Chaplain David Beresford and the campaign group of St Peter’s school, Guildford got their MP on board with the Thirst for change campaign. There are five days to go before we hand your action cards to Prime Minister David Cameron – who can you encourage to get on board with the campaign?
Anne Milton MP with student from St Peter’s School, Guildford.
“I set up a group at school to do justice campaigns. I asked Alex, a 6th former who is chair of the parish Justice & Peace group, to work with me in setting up and running the group. He was very happy to be involved.
The aim of the group is to support campaigns and make change happen. Here the students can develop the skills they need to make a difference in the world, beyond this one campaign.
I presented information about Thirst for change to the group and they thought we should do something about it. They had lots of creative ideas – turning off the water in the school or giving everyone dirty water to drink!

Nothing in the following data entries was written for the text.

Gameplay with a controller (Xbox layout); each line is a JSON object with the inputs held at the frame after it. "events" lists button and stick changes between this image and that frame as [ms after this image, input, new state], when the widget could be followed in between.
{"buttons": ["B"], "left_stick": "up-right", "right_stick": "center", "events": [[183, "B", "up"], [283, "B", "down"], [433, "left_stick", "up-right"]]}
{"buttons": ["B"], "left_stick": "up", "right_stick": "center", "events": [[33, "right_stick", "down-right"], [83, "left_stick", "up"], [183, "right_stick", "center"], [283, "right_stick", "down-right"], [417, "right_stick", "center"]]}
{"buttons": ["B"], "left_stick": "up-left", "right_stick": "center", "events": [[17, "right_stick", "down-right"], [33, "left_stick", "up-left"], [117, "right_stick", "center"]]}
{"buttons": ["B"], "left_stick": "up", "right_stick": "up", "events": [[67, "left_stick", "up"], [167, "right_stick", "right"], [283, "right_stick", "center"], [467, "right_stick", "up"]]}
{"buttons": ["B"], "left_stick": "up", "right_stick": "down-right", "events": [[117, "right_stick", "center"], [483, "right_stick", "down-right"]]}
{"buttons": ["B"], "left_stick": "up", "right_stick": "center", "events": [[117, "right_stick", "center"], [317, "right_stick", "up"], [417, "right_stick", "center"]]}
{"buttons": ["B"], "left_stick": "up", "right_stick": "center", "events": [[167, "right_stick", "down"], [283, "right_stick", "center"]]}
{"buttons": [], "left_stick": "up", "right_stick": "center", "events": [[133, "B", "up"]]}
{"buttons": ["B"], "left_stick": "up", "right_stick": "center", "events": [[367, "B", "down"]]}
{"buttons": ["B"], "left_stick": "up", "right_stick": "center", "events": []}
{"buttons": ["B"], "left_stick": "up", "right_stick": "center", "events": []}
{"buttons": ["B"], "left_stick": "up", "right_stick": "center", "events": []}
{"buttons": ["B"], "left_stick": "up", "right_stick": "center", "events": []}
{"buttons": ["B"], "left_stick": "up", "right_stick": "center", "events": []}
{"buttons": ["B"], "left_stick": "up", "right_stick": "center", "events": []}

We decided to go into Guildford town centre and ask people to sign the campaign cards on the street. Some people blanked us, but others were interested and engaged. It was so good for the students – two of whom were wearing water droplet costumes – because when you talk to people, you realise how important it is to keep going deeper into the issues. They did so well.
Anne Milton MP came to the town centre event. She was great with the students and they told her all about the group. She’s coming in to school to meet them again this term and has invited us to visit her in parliament in October.
Next we did a series of assemblies. The first one I headed up, but by the fifth, they were doing it all themselves. We collected around about 800 signatures and gave students cards to take home.
There are two principles I work on for this group: it’s not overtly religious, in that you don’t need to be a person of faith to join, and it’s not about raising money. Although many of the students currently in the group do have a deep faith, it’s there for those who don’t want to do churchy stuff too.
I say to the students, ‘The world should be a better place because we exist as a Catholic School; we are supposed to make a difference.’ I feel this kind of campaigning is essential to the Catholic identity of the school.
We’re still learning. We can’t have the mentality that once we’ve completed the action, we feel like that’s it, the problem is sorted. We’ve not dealt with this. We’ve taken one step. It’s not as simple as saying ‘David Cameron will just sort this out’. We need to keep on.”